[GIVEN RECORDS]

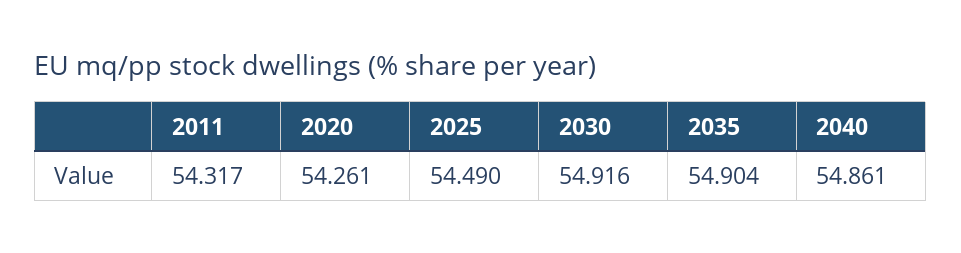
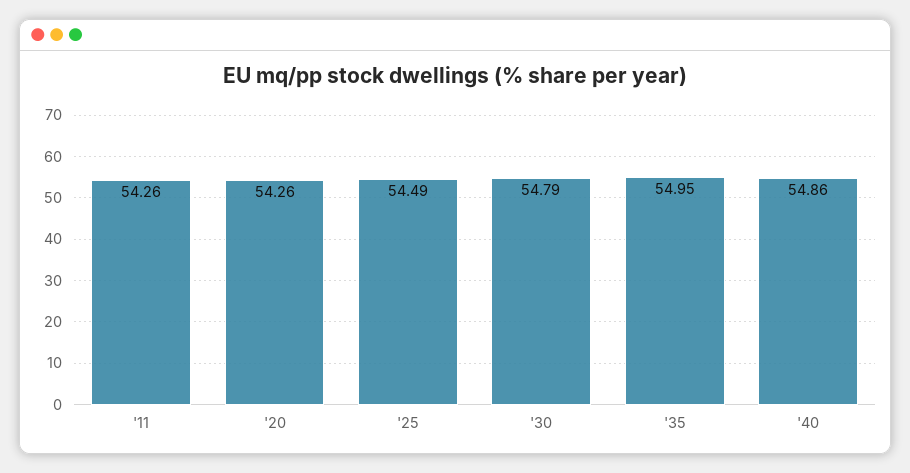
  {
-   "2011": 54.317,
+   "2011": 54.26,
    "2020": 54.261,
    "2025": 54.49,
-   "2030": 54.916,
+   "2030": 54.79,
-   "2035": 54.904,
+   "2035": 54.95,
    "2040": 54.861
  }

[/GIVEN RECORDS]
[GIVEN RECORDS]

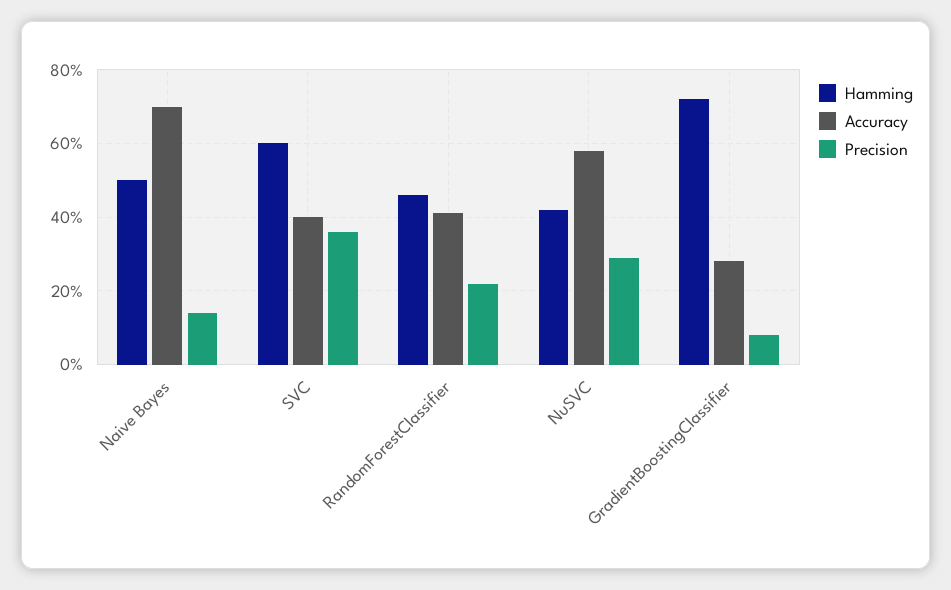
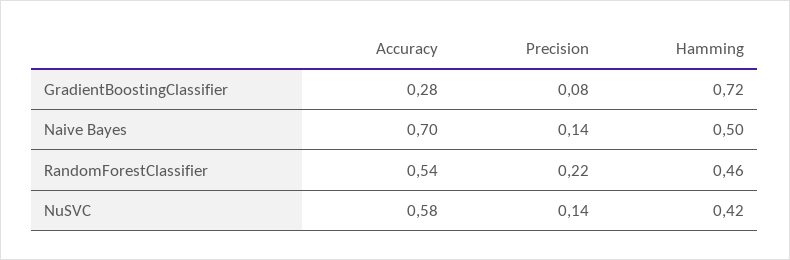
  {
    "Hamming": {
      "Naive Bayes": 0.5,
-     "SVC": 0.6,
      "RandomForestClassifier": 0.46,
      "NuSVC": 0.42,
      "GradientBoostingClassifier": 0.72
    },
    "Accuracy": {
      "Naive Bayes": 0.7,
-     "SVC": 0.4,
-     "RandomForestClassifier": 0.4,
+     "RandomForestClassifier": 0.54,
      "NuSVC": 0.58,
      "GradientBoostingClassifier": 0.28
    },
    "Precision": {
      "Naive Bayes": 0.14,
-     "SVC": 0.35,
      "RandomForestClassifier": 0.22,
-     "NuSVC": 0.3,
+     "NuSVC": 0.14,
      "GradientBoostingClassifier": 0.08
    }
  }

[/GIVEN RECORDS]

* _TASK DESCRIPTION_: If a line of the listing above contains "RandomForestClassifier", pick it out and copy it.

* _SOLUTION TO THIS PROBLEM_:
      "RandomForestClassifier": 0.46,
-     "RandomForestClassifier": 0.4,
+     "RandomForestClassifier": 0.54,
      "RandomForestClassifier": 0.22,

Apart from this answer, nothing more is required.